Hydeware Theatre

Saint Louis, Missouri

Hydeware Theatre is a young, vibrant theatre company dedicated to the pursuit of radically revised theatre, of a theatre that is at once entertaining and enlightening, experimental and simple, luminescent and dark. From its inception, Hydeware has been challenging Saint Louis audiences.


River Front Times
October 7, 2008

R.I.P. Hydeware Theatre

Hydeware Theatre, the avant-garde theater company that become notorious for its 2003 production of Edward Albee's Zoo Story (which concluded with one actor lying motionless in a pool of fake blood until the audience had left the theater), closed up shop earlier this month. It was seven years old.

The cause of death was the emigration of founders (and directors and set designers and actors) Ember and Brian Hyde to Seattle.

Hydeware was conceived at Simpson College in Indianola, Indiana, and made its St. Louis debut in September of 1999 with an outdoor production of Macbeth in Forest Park. "Hydeware Theatre is a young, vibrant theatre company dedicated to the pursuit of radically revised theatre, of a theatre that is at once entertaining and enlightening, experimental and simple, luminescent and dark," the founders wrote in the mission statement that (still) appears on Hydeware's website.

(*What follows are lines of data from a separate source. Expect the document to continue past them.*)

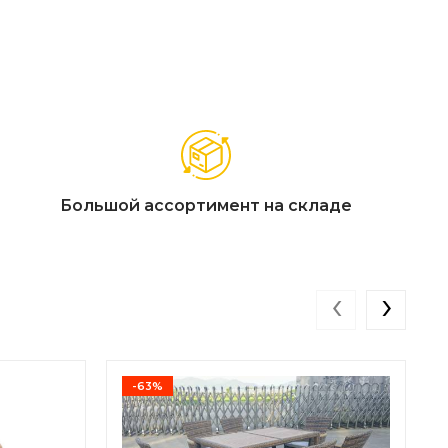
Большой ассортимент на складе
‹
›
-63%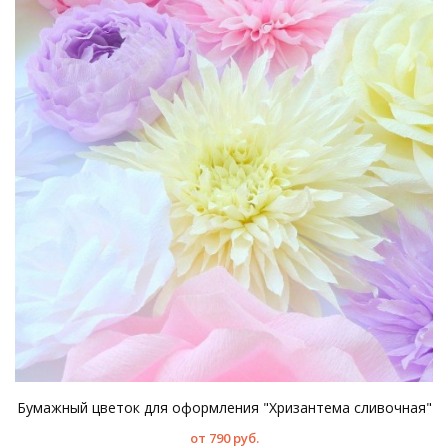
Бумажный цветок для оформления "Хризантема сливочная"
от 790 руб.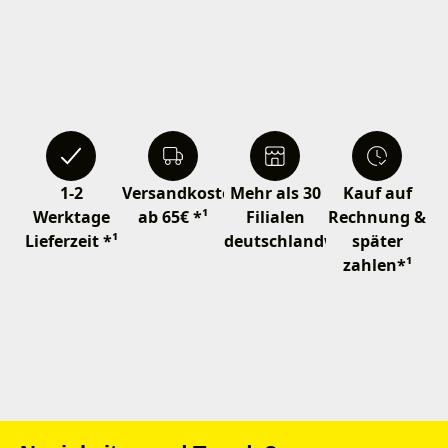
1-2
Versandkostenfrei
Mehr als 30
Kauf auf
Werktage
ab 65€ *¹
Filialen
Rechnung &
Lieferzeit *¹
deutschlandweit
später
zahlen*¹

During each of its seven summers, Hydeware performed Shakespeare in a park (first Forest, then Tower Grove), including a gender-bending Taming of the Shrew in 2004 and a revisitation of Macbeth in 2007, which RFT theater critic Paul Friswold praised for its inclusive spirit. "This boisterous, everybody in the house element is mostly lost these days. Shakespeare has become Theatre, and it's no place for the groundling," Friswold wrote. "[Director Richard] Strelinger and Co. have made room for the groundlings in their Macbeth, however -- and that's not just because we're all spread out on the asphalt in front of the stage eating and drinking in true 17th century-audience fashion."

Hydeware's production was so mesmerizing that kids playing in the park stopped what they were doing to watch.

Indoors, Hydeware specialized in 20th- and 21st-century plays so cutting-edge that advertising occasionally became a problem, as in the case of 2004's Poona the Fuckdog: And Other Plays for Children, by Jeff Goode. (RFT critic Dennis Brown, the only writer in town who was able to use the play's full title, described it as "a unique evening of bizarre nonsenseÉlike a freshly uncorked bottle of Champagne that never goes flat.")

Like most other theater companies in town, Hydeware struggled to find a permanent home and a dependable source of funding. Other struggles were more theater-related: Three weeks before its five-hour production of Eugene O'Neill's The Iceman Cometh, the leading man dropped out because he couldn't learn his lines and Brian Hyde had to fill in.

Hydeware's final show was The Caucasian Chalk Circle by Bertolt Brecht at the Ivory Theatre in Carondelet this past spring.

Survivors include The NonProphet Theater Company and New Line Theatre of St. Louis and Hyde Insulation of Des Moines, Iowa.